*Excerpt to read:*

^^^^^^^^

Yeldy Louison

Personal information
- Born: Yeldy Marie Louison 11 November 1991 (age 34) Quatre Bornes, Mauritius
- Height: 1.62 m (5 ft 4 in)
- Weight: 60 kg (132 lb)

Sport
- Country: Mauritius
- Sport: Badminton

Women's
- Highest ranking: 190 (WS) 20 Oct 2011 124 (WD) 9 Jun 2016 144 (XD) 19 Apr 2012
- BWF profile

Medal record
Badminton
Representing Mauritius
All-Africa Games
| Gold medal – first place | 2015 Brazzaville | Mixed team |
| Silver medal – second place | 2015 Brazzaville | Women's doubles |
African Championships
| Gold medal – first place | 2014 Gaborone | Women's doubles |
| Silver medal – second place | 2013 Rose Hill | Women's doubles |
| Bronze medal – third place | 2014 Gaborone | Mixed team |
| Bronze medal – third place | 2013 Rose Hill | Mixed doubles |
| Bronze medal – third place | 2013 Rose Hill | Mixed team |
| Bronze medal – third place | 2011 Marrakesh | Mixed team |
Africa Team Championships
| Gold medal – first place | 2016 Rose Hill | Women's team |
| Bronze medal – third place | 2008 Rose Hill | Women's team |

= Yeldy Louison =

Mauritian badminton player (born 1991)

Yeldy Marie Louison (born 11 November 1991) is a Mauritian female badminton player.

^^^^^^^^

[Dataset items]

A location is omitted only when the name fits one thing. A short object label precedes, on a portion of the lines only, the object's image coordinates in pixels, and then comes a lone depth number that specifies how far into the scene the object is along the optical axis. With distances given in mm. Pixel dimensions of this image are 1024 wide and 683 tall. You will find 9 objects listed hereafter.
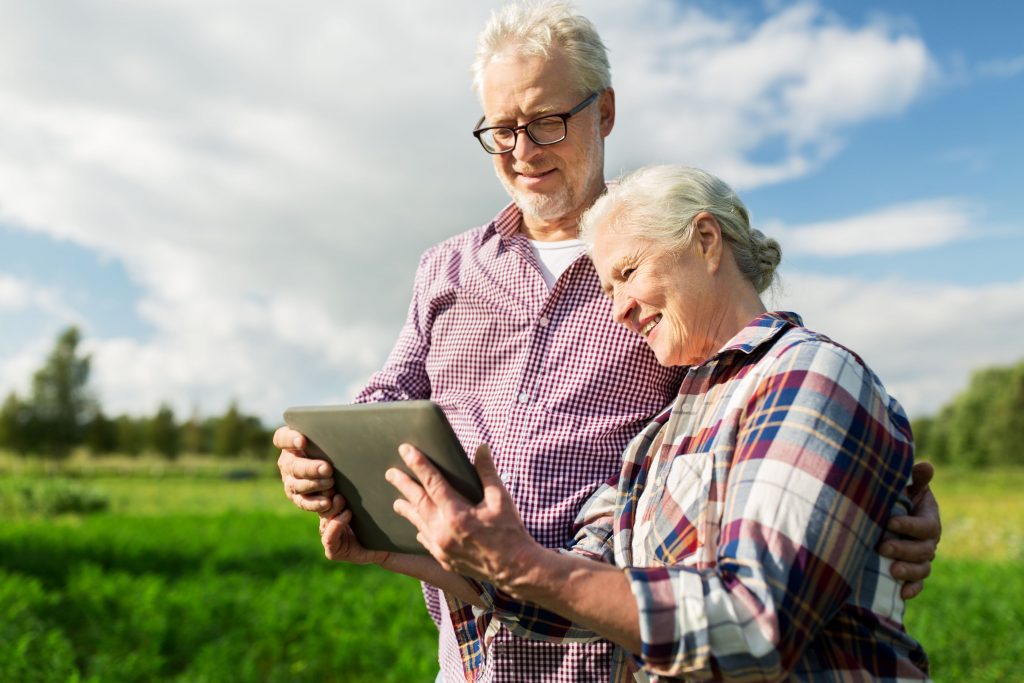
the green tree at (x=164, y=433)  56312
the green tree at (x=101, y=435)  49306
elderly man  2100
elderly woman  1359
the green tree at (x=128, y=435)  53344
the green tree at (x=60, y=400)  47000
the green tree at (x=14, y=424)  46344
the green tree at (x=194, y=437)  61875
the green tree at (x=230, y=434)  60406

^^^^^^^^

*What needs to be done:* According to the badminton player profile, what was Yeldy Louison's highest women's doubles ranking, and on what date did she reach it?

*Finished task:* She reached 124 on 9 June 2016.